What is needed. Copy out all of the material exactly as presented.

■ ■ ■ ■

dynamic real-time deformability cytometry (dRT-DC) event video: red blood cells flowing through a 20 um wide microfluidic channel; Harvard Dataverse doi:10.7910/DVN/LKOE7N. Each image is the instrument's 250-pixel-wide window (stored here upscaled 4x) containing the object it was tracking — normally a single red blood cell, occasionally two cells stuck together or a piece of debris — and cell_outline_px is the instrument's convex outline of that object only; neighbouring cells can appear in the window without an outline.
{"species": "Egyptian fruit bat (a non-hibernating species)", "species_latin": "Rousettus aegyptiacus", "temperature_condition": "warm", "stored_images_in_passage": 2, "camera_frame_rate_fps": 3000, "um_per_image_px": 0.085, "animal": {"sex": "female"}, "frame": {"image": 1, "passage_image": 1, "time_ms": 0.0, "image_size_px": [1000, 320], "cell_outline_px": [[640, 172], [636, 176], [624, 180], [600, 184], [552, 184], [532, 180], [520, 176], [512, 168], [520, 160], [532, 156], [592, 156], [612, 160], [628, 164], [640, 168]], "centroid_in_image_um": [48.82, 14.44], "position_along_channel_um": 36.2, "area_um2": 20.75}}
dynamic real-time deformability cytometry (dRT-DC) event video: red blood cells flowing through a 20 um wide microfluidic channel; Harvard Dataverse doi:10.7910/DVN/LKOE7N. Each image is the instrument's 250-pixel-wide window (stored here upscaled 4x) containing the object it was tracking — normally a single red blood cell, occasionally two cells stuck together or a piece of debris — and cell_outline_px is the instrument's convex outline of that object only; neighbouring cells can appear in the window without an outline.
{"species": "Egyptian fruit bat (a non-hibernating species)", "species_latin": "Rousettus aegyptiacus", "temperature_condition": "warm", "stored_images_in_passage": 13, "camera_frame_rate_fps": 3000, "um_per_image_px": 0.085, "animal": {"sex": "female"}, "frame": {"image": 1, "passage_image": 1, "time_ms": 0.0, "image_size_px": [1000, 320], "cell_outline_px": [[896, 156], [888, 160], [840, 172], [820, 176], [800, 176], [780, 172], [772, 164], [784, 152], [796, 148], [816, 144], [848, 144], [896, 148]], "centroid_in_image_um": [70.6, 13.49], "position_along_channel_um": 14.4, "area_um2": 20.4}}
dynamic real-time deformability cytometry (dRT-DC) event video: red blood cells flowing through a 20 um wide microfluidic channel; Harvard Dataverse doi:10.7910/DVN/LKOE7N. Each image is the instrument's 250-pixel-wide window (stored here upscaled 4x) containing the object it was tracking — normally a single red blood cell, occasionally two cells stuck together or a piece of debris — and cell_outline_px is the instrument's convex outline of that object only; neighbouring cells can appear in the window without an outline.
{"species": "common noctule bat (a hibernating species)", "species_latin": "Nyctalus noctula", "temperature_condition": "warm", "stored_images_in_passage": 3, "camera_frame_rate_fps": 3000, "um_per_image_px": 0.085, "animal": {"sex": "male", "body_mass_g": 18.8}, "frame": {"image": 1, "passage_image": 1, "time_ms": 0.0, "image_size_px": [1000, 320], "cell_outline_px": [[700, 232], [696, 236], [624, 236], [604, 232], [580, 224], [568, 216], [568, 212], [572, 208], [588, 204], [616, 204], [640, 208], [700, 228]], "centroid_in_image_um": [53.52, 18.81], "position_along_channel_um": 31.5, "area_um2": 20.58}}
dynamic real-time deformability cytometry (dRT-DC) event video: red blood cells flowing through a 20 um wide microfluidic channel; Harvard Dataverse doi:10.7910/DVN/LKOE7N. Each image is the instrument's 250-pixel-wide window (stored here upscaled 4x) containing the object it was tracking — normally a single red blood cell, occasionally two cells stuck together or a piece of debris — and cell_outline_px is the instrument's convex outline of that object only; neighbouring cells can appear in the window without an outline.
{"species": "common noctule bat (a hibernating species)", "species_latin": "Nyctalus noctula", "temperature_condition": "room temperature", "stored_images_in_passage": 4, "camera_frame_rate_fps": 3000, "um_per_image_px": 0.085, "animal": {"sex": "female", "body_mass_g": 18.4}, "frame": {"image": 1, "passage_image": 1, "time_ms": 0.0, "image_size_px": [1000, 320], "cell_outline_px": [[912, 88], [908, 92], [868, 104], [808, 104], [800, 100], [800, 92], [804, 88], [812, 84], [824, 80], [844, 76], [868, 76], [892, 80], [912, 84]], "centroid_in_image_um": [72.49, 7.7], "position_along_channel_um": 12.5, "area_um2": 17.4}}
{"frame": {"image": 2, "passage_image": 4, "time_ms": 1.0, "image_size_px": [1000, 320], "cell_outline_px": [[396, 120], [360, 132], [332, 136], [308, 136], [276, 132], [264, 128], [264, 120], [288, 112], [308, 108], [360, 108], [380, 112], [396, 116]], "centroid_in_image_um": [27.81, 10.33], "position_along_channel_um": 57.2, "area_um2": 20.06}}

■ ■ ■ ■

Final result.
dynamic real-time deformability cytometry (dRT-DC) event video: red blood cells flowing through a 20 um wide microfluidic channel; Harvard Dataverse doi:10.7910/DVN/LKOE7N. Each image is the instrument's 250-pixel-wide window (stored here upscaled 4x) containing the object it was tracking — normally a single red blood cell, occasionally two cells stuck together or a piece of debris — and cell_outline_px is the instrument's convex outline of that object only; neighbouring cells can appear in the window without an outline.
{"species": "Egyptian fruit bat (a non-hibernating species)", "species_latin": "Rousettus aegyptiacus", "temperature_condition": "warm", "stored_images_in_passage": 2, "camera_frame_rate_fps": 3000, "um_per_image_px": 0.085, "animal": {"sex": "female"}, "frame": {"image": 1, "passage_image": 1, "time_ms": 0.0, "image_size_px": [1000, 320], "cell_outline_px": [[640, 172], [636, 176], [624, 180], [600, 184], [552, 184], [532, 180], [520, 176], [512, 168], [520, 160], [532, 156], [592, 156], [612, 160], [628, 164], [640, 168]], "centroid_in_image_um": [48.82, 14.44], "position_along_channel_um": 36.2, "area_um2": 20.75}}
dynamic real-time deformability cytometry (dRT-DC) event video: red blood cells flowing through a 20 um wide microfluidic channel; Harvard Dataverse doi:10.7910/DVN/LKOE7N. Each image is the instrument's 250-pixel-wide window (stored here upscaled 4x) containing the object it was tracking — normally a single red blood cell, occasionally two cells stuck together or a piece of debris — and cell_outline_px is the instrument's convex outline of that object only; neighbouring cells can appear in the window without an outline.
{"species": "Egyptian fruit bat (a non-hibernating species)", "species_latin": "Rousettus aegyptiacus", "temperature_condition": "warm", "stored_images_in_passage": 13, "camera_frame_rate_fps": 3000, "um_per_image_px": 0.085, "animal": {"sex": "female"}, "frame": {"image": 1, "passage_image": 1, "time_ms": 0.0, "image_size_px": [1000, 320], "cell_outline_px": [[896, 156], [888, 160], [840, 172], [820, 176], [800, 176], [780, 172], [772, 164], [784, 152], [796, 148], [816, 144], [848, 144], [896, 148]], "centroid_in_image_um": [70.6, 13.49], "position_along_channel_um": 14.4, "area_um2": 20.4}}
dynamic real-time deformability cytometry (dRT-DC) event video: red blood cells flowing through a 20 um wide microfluidic channel; Harvard Dataverse doi:10.7910/DVN/LKOE7N. Each image is the instrument's 250-pixel-wide window (stored here upscaled 4x) containing the object it was tracking — normally a single red blood cell, occasionally two cells stuck together or a piece of debris — and cell_outline_px is the instrument's convex outline of that object only; neighbouring cells can appear in the window without an outline.
{"species": "common noctule bat (a hibernating species)", "species_latin": "Nyctalus noctula", "temperature_condition": "warm", "stored_images_in_passage": 3, "camera_frame_rate_fps": 3000, "um_per_image_px": 0.085, "animal": {"sex": "male", "body_mass_g": 18.8}, "frame": {"image": 1, "passage_image": 1, "time_ms": 0.0, "image_size_px": [1000, 320], "cell_outline_px": [[700, 232], [696, 236], [624, 236], [604, 232], [580, 224], [568, 216], [568, 212], [572, 208], [588, 204], [616, 204], [640, 208], [700, 228]], "centroid_in_image_um": [53.52, 18.81], "position_along_channel_um": 31.5, "area_um2": 20.58}}
dynamic real-time deformability cytometry (dRT-DC) event video: red blood cells flowing through a 20 um wide microfluidic channel; Harvard Dataverse doi:10.7910/DVN/LKOE7N. Each image is the instrument's 250-pixel-wide window (stored here upscaled 4x) containing the object it was tracking — normally a single red blood cell, occasionally two cells stuck together or a piece of debris — and cell_outline_px is the instrument's convex outline of that object only; neighbouring cells can appear in the window without an outline.
{"species": "common noctule bat (a hibernating species)", "species_latin": "Nyctalus noctula", "temperature_condition": "room temperature", "stored_images_in_passage": 4, "camera_frame_rate_fps": 3000, "um_per_image_px": 0.085, "animal": {"sex": "female", "body_mass_g": 18.4}, "frame": {"image": 1, "passage_image": 1, "time_ms": 0.0, "image_size_px": [1000, 320], "cell_outline_px": [[912, 88], [908, 92], [868, 104], [808, 104], [800, 100], [800, 92], [804, 88], [812, 84], [824, 80], [844, 76], [868, 76], [892, 80], [912, 84]], "centroid_in_image_um": [72.49, 7.7], "position_along_channel_um": 12.5, "area_um2": 17.4}}
{"frame": {"image": 2, "passage_image": 4, "time_ms": 1.0, "image_size_px": [1000, 320], "cell_outline_px": [[396, 120], [360, 132], [332, 136], [308, 136], [276, 132], [264, 128], [264, 120], [288, 112], [308, 108], [360, 108], [380, 112], [396, 116]], "centroid_in_image_um": [27.81, 10.33], "position_along_channel_um": 57.2, "area_um2": 20.06}}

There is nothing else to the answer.